Double Bill: w/ When the Wind Blows
The Quiet Earth
The WMD: Science gone awry (whoopsie!)
Bruno Lawrence (Smash Palace) delivers a mesmerizing performance in this 1985 cult film, playing a scientist who may (or may not) have had a hand in a government research project mishap that has apparently wiped out everyone on Earth except him. The plot thickens when he discovers that there are at least two other survivors-a man and a woman. The three-character dynamic is reminiscent of a 1959 nuclear holocaust tale called The World, the Flesh and the Devil, but it’s safe to say that the similarities end there. By the time you reach the mind-blowing finale, you’ll find yourself closer to Andrei Tarkovsky’s territory (Solaris). New Zealand director Geoff Murphy never topped this effort; although his 1992 film Freejack, with Mick Jagger as a time-traveling bounty hunter, is worth a peek.
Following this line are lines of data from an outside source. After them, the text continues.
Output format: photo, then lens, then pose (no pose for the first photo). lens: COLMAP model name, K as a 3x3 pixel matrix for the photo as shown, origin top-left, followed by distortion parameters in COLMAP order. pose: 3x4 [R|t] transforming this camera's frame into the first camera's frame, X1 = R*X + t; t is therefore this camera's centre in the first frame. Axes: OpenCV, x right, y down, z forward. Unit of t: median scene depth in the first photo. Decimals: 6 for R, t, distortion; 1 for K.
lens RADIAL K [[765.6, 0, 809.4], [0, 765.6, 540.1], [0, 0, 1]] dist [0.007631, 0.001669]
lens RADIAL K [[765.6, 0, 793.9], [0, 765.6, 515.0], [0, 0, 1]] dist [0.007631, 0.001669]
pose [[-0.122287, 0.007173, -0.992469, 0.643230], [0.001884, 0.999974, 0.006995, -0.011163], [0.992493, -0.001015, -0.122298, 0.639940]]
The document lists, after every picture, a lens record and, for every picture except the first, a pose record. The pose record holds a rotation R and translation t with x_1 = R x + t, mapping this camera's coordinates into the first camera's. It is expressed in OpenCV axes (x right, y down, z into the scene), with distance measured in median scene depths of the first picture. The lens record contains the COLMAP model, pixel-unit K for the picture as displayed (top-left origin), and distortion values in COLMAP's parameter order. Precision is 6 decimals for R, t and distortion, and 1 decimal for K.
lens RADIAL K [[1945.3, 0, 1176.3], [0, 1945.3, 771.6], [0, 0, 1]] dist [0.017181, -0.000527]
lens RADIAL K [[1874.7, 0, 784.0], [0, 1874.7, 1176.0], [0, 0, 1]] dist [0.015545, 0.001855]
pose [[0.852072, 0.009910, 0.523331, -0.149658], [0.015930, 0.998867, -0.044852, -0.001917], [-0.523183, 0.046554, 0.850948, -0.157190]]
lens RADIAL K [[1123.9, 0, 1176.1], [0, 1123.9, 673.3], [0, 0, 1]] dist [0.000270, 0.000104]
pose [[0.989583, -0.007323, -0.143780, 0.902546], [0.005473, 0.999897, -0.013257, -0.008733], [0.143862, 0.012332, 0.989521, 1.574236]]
Double Bill: w/ The Omega Man
…or one from column “B”: The Last Man on Earth, I Am Legend
The Andromeda Strain
The WMD: Bacteriological scourge
What’s the scariest monster? The one you cannot see. Robert Wise directs this 1971 sci-fi thriller, adapted from Michael Crichton’s best-seller by Nelson Gidding. A team of scientists race the clock to save the world from a deadly virus from outer space that replicates with alarming efficiency. The team is restricted to a hermetically sealed environment until they can figure a way to destroy the microbial intruder, making this a nail-biter from start to finish.
Double bill: w/ 28 Days Later
When Worlds Collide
The WMD: Another celestial body
There’s a brand new star in the sky, with its own orbiting planet. There’s good news and bad news regarding this exciting discovery. The good news: You don’t need a telescope in order to examine them in exquisite detail. The bad news: See “the good news”.
That’s the premise of this involving 1951 sci-fi yarn about an imminent collision between said rogue sun and the Earth. The scientist who makes the discovery makes an earnest attempt to warn world leaders, but is ultimately dismissed as a Chicken Little. Undaunted, he undertakes a privately-funded project to build an escape craft that can only carry several dozen of the best and the brightest to safety.
Recalling Hitchcock’s Lifeboat, the film examines the dichotomy of human nature in extreme survival situations, which helps this one rise above the cheese of other 1950s sci-fi flicks (with the possible exception of a clunky Noah’s Ark allusion). It sports pretty decent special effects for its time; especially depicting a flooded NYC (it was produced by the legendary George Pal). Rudolph Maté directed; Sydney Boehm adapted his screenplay from the novel by Edwin Balmer and Philip Wylie.